Job loss announcements surge

Interestingly, initial jobless claims suggest that layoffs remain low. The number of new initial jobless claims were 227k last week, down from 232k the week before. However, jobless claims could rise going forward. The Challenger job cuts number for August suggest that there is pipeline of job cuts coming in the US, with cuts in the Midwest, the South and the East coast last month. The number of job cut announcements soared in August, with 75,891 in total, compared with 25,885 in July. This is one of the highest levels in August for 15 years, and it suggests that the labour market in the US could be souring quickly, which may put upward pressure on the unemployment rate down the line, even if the US economy is still creating jobs right now.

Why the unemployment rate could rise sharply in the coming months

The market is expecting the US economy to create 165k jobs last month, which is higher than the 114k created in July.
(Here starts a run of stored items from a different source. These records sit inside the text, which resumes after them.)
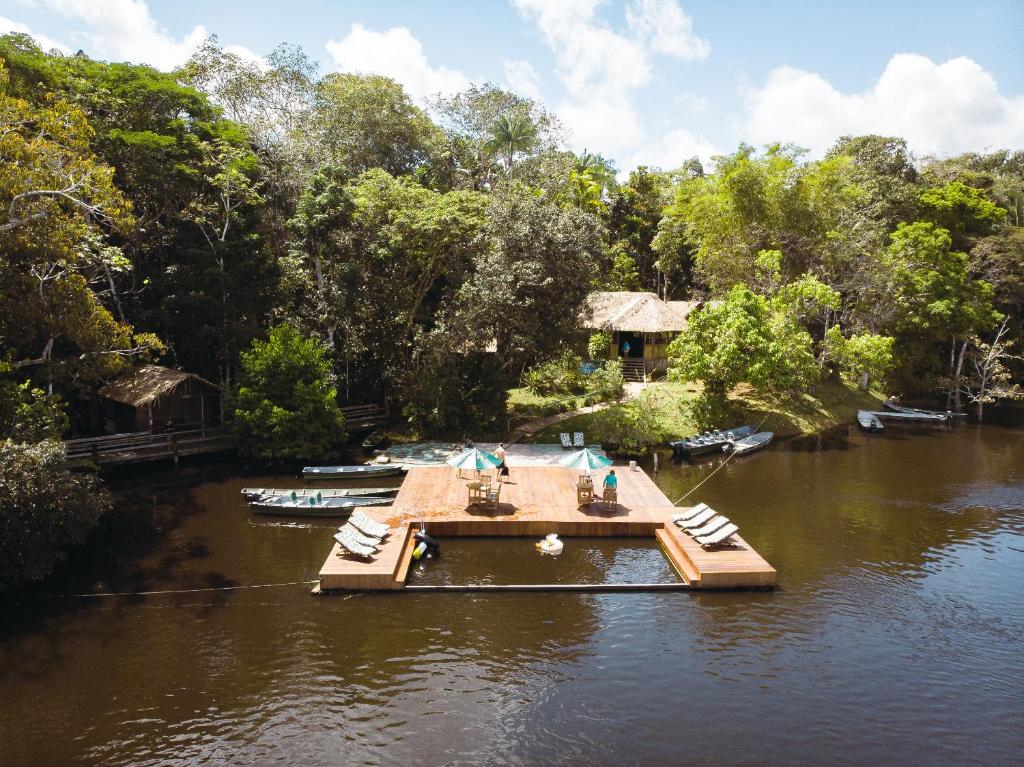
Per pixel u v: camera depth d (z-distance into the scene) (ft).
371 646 50.52
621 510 76.79
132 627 53.31
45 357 76.07
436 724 41.47
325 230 111.65
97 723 41.34
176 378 100.27
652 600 58.85
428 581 61.52
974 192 192.44
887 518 81.92
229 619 54.60
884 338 145.48
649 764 38.29
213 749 39.01
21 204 65.21
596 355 164.45
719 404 129.59
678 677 47.03
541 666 48.06
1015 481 99.19
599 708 43.32
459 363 119.96
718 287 165.07
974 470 105.60
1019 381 183.11
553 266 108.68
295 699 43.83
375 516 73.82
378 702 43.60
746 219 152.87
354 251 113.91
The unemployment rate is expected to tick lower to 4.2% down from 4.3% in July, however, we think that this will mostly be down to technical factors, and in the longer term the bias is to the upside for the unemployment rate in the US.

The market reaction

Due to the mixed economic signals, along with the focus on Federal Reserve interest rate cuts, the market reaction to this report is difficult to predict. There are some who argue that this payrolls report is a downside risk for US stock markets whatever the outcome. A weak number could lead to a major sell-off akin to last month, as investors worry about the prospect of a major recession and the Fed being behind the curve. However, a strong number could also lead to negative risk sentiment as it may lead to fewer interest rate cuts in the US down the line. Concerns about US growth prospects are weighing on global risk sentiment right now, and today’s data may add to the pressure.

The outlook for the Dollar

The dollar is weak as we lead up to today’s report and it is lower vs. all other G10 FX currencies since the most recent bout of risk aversion, which did not boost the dollar as a safe haven. This suggests that when the market’s fears are centered around the weak outlook for the US economy, the dollar tends to struggle. Due to this, we could see some whipsaw action in the greenback later today. There could be further dollar weakness against the major G10 FX currencies if we get a weak payrolls report today, but it could also snap back if we get a stronger than expected report.